### Data for this task

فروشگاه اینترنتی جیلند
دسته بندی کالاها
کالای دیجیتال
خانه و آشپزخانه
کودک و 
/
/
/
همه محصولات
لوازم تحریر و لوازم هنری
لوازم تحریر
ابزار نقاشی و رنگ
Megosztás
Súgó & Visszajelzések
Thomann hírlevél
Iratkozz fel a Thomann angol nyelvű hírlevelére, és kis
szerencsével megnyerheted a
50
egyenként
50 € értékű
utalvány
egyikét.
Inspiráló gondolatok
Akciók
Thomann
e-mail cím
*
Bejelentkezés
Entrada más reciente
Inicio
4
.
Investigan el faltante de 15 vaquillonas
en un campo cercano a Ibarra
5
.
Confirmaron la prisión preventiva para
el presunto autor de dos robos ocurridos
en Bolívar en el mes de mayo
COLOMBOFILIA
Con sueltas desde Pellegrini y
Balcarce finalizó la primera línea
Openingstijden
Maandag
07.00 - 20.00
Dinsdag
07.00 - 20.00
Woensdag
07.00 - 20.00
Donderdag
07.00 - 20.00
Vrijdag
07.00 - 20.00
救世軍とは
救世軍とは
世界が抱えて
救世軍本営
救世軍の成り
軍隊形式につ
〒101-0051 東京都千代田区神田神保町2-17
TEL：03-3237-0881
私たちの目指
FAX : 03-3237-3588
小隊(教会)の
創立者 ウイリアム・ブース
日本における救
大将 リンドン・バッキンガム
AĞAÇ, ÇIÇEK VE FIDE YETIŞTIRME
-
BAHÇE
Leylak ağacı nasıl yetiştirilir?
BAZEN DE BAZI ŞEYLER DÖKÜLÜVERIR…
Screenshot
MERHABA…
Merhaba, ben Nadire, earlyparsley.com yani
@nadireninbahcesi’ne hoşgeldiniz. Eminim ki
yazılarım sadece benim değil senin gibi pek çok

### Task goal
Your task is to write out every record exactly.

### Reply to the exercise
فروشگاه اینترنتی جیلند
دسته بندی کالاها
کالای دیجیتال
خانه و آشپزخانه
کودک و 
/
/
/
همه محصولات
لوازم تحریر و لوازم هنری
لوازم تحریر
ابزار نقاشی و رنگ
Megosztás
Súgó & Visszajelzések
Thomann hírlevél
Iratkozz fel a Thomann angol nyelvű hírlevelére, és kis
szerencsével megnyerheted a
50
egyenként
50 € értékű
utalvány
egyikét.
Inspiráló gondolatok
Akciók
Thomann
e-mail cím
*
Bejelentkezés
Entrada más reciente
Inicio
4
.
Investigan el faltante de 15 vaquillonas
en un campo cercano a Ibarra
5
.
Confirmaron la prisión preventiva para
el presunto autor de dos robos ocurridos
en Bolívar en el mes de mayo
COLOMBOFILIA
Con sueltas desde Pellegrini y
Balcarce finalizó la primera línea
Openingstijden
Maandag
07.00 - 20.00
Dinsdag
07.00 - 20.00
Woensdag
07.00 - 20.00
Donderdag
07.00 - 20.00
Vrijdag
07.00 - 20.00
救世軍とは
救世軍とは
世界が抱えて
救世軍本営
救世軍の成り
軍隊形式につ
〒101-0051 東京都千代田区神田神保町2-17
TEL：03-3237-0881
私たちの目指
FAX : 03-3237-3588
小隊(教会)の
創立者 ウイリアム・ブース
日本における救
大将 リンドン・バッキンガム
AĞAÇ, ÇIÇEK VE FIDE YETIŞTIRME
-
BAHÇE
Leylak ağacı nasıl yetiştirilir?
BAZEN DE BAZI ŞEYLER DÖKÜLÜVERIR…
Screenshot
MERHABA…
Merhaba, ben Nadire, earlyparsley.com yani
@nadireninbahcesi’ne hoşgeldiniz. Eminim ki
yazılarım sadece benim değil senin gibi pek çok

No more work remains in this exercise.